Abstract
Low salinity waterflooding is an emerging EOR technique in which the salinity of the injected water is controlled to improve oil recovery over conventional higher salinity waterflooding. Corefloods and single well chemical tracer tests have shown that low salinity waterflooding can improve basic waterflood performance by 5 to 38%. This paper describes a model of low salinity flooding that can be used to evaluate projects, shows the implications of that model, demonstrates its use to represent corefloods and single well tests as well as field scale simulations, and gives insight into the reservoir engineering of low salinity floods.
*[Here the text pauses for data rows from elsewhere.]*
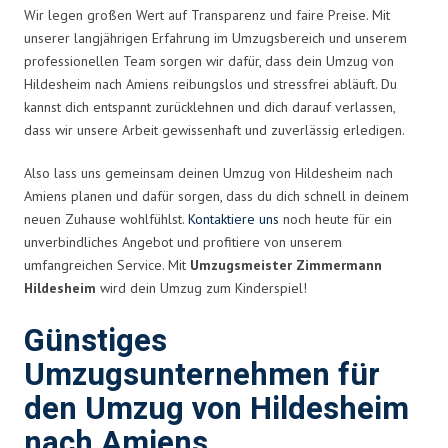
Wir legen großen Wert auf Transparenz und faire Preise. Mit
unserer langjährigen Erfahrung im Umzugsbereich und unserem
professionellen Team sorgen wir dafür, dass dein Umzug von
Hildesheim nach Amiens reibungslos und stressfrei abläuft. Du
kannst dich entspannt zurücklehnen und dich darauf verlassen,
dass wir unsere Arbeit gewissenhaft und zuverlässig erledigen.
Also lass uns gemeinsam deinen Umzug von Hildesheim nach
Amiens planen und dafür sorgen, dass du dich schnell in deinem
neuen Zuhause wohlfühlst.
Kontaktiere uns
noch heute für ein
unverbindliches Angebot und profitiere von unserem
umfangreichen Service. Mit
Umzugsmeister Zimmermann
Hildesheim
wird dein Umzug zum Kinderspiel!
Günstiges
Umzugsunternehmen für
den Umzug von Hildesheim
nach Amiens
The model represents low salinity flooding using salinity dependent oil/water relative permeability functions resulting from wettability change. This is similar to other EOR modelling and conventional fractional flow theory can be adapted to describe the process in one dimension for secondary and tertiary low salinity waterflooding. This simple analysis shows that while some degree of connate water banking occurs it need not hinder the process. Because mixing of injected water with in situ water delays the attainment of low salinity, potentially preventing attainment of low salinity all together if very small slugs of low salinity water are used, care must be taken in representing mixing appropriately in interpreting data and in constructing models. The use of numerical dispersion to represent physical dispersion in 1D, radial and pattern simulations of this process is demonstrated, i.e. coarse simulations are shown to give the same result as fine grid simulations with appropriately large physical dispersion. In many applications, the fine grid simulation necessary to represent appropriate levels of dispersion is not practical and pseudoization is necessary. We demonstrate that this can be done by changing the salinity dependence and shapes of relative permeability curves.